The department is also changing how it conducts photo lineups. It is adopting what is called a double-blind sequential, which is considered a fairer way to identify someone. Rather than presenting a “six-pack” to a witness, an officer — one who doesn’t know who the primary suspect is — presents the photos one at a time. And the lineup includes a different photo of the person from the one the facial recognition system surfaced.

The police will also need to disclose that a face search happened, as well as the quality of the image of the face being searched — How grainy was the surveillance camera? How visible is the suspect’s face? — because a poor quality image is less likely to produce reliable results. They will also have to reveal the age of the photo surfaced by the automated system, and whether there were other photos of the person in the database that did not show up as a match.

Franklin Hayes, Detroit’s deputy chief of police, said he was confident that the new practices would prevent future misidentifications.

“There’s still a few things that might slip up, for example, identical twins,” Mr. Hayes said. “We can never say never, but we feel that this is our best policy yet.”

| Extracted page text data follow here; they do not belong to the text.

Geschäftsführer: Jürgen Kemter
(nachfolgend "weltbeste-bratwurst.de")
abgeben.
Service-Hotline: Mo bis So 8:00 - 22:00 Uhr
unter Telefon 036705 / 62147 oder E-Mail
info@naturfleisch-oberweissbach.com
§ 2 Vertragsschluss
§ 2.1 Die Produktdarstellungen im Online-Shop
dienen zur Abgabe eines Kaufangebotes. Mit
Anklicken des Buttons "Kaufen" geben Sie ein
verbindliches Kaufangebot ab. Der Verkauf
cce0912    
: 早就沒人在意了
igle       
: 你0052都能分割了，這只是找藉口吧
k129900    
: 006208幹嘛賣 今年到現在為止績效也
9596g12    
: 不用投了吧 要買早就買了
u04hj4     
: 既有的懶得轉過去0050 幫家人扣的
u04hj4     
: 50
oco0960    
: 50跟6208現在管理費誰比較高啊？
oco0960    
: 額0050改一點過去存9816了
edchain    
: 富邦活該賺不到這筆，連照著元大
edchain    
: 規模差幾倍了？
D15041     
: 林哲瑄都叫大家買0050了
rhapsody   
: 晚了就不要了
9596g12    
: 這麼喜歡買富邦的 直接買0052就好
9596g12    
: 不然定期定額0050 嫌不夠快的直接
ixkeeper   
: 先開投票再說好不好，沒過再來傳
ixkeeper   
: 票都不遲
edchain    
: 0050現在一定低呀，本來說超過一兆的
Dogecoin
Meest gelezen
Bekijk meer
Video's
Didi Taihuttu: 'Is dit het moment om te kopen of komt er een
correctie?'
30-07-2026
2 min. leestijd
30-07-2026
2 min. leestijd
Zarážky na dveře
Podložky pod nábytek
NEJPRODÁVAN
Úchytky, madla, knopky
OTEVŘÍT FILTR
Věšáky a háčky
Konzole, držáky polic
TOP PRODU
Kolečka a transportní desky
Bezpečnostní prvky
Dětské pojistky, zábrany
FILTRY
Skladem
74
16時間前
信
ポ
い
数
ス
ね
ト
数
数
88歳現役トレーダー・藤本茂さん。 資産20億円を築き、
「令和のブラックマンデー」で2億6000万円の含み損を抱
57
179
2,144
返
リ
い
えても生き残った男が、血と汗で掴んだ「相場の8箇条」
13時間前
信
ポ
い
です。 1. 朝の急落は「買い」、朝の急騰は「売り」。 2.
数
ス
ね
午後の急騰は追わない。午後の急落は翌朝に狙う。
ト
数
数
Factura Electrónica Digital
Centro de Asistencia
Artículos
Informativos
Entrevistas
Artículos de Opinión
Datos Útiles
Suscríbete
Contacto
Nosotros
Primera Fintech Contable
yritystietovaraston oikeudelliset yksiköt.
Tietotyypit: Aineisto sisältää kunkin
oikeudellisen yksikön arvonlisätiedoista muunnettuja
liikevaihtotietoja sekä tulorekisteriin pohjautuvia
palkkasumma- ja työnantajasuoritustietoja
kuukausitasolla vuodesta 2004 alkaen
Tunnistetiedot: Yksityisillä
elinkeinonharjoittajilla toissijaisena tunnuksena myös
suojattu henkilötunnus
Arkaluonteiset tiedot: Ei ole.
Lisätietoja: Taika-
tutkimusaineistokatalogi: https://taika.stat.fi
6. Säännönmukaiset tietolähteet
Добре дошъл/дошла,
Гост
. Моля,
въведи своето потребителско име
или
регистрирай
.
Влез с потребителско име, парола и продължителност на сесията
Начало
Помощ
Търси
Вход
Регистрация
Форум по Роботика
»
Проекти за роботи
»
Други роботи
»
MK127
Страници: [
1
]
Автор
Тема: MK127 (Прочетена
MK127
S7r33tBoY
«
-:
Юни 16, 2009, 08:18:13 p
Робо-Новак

Arun Ross, a computer science professor at Michigan State University who is an expert on facial recognition technology, said that Detroit’s policy was a great starting point and that other agencies should adopt it.

“We don’t want to trample on the rights and privacy of individuals, but we also don’t want crime to be rampant,” Mr. Ross said.

Eyewitness identification is a fraught endeavor, and the police have embraced cameras and facial recognition as more reliable tools than imperfect human memory.

Chief White told local lawmakers last year that facial recognition technology had helped “in getting 16 murderers off the street.” When asked for more information, Police Department officials did not provide details about those cases.

Instead, to demonstrate the department’s successes with the technology, police officials played a surveillance video of a man who splashed fuel inside a gas station and set it on fire. They said he had been identified with facial recognition technology and arrested that night. He later pleaded guilty.

Detroit’s Police Department is one of the few that keep tabs on its facial recognition searches, submitting weekly reports about its use to an oversight board. In past years, it has averaged more than 100 searches a year, with around half of those searches surfacing potential matches.

The department keeps track only of how often it gets a lead, not whether the lead pans out. But as part of its settlement with Mr. Williams — who also received $300,000, according to a police spokesperson — it has to conduct an audit of its facial recognition searches dating back to when it first started using the technology in 2017. If it identifies other cases in which people were arrested with little or no other supporting evidence beyond a face match, the department is supposed to alert the relevant prosecutor.

Molly Kleinman, the director of a technology research center at the University of Michigan, said the new protections sounded promising, but she remained skeptical.

“Detroit is an extraordinarily surveilled city. There are cameras everywhere,” she said. “If all of this surveillance technology really did what it claims to, Detroit would be one of the safest cities in the country.”

Willie Burton, a member of the Board of Police Commissioners, an oversight group that approved the new policies, described them as “a step in the right direction,” though he was still opposed to the use of facial recognition technology by the police.

“The technology is just not ready yet,” Mr. Burton said. “One false arrest is one too many, and to have three in Detroit should sound an alarm to discontinue it.”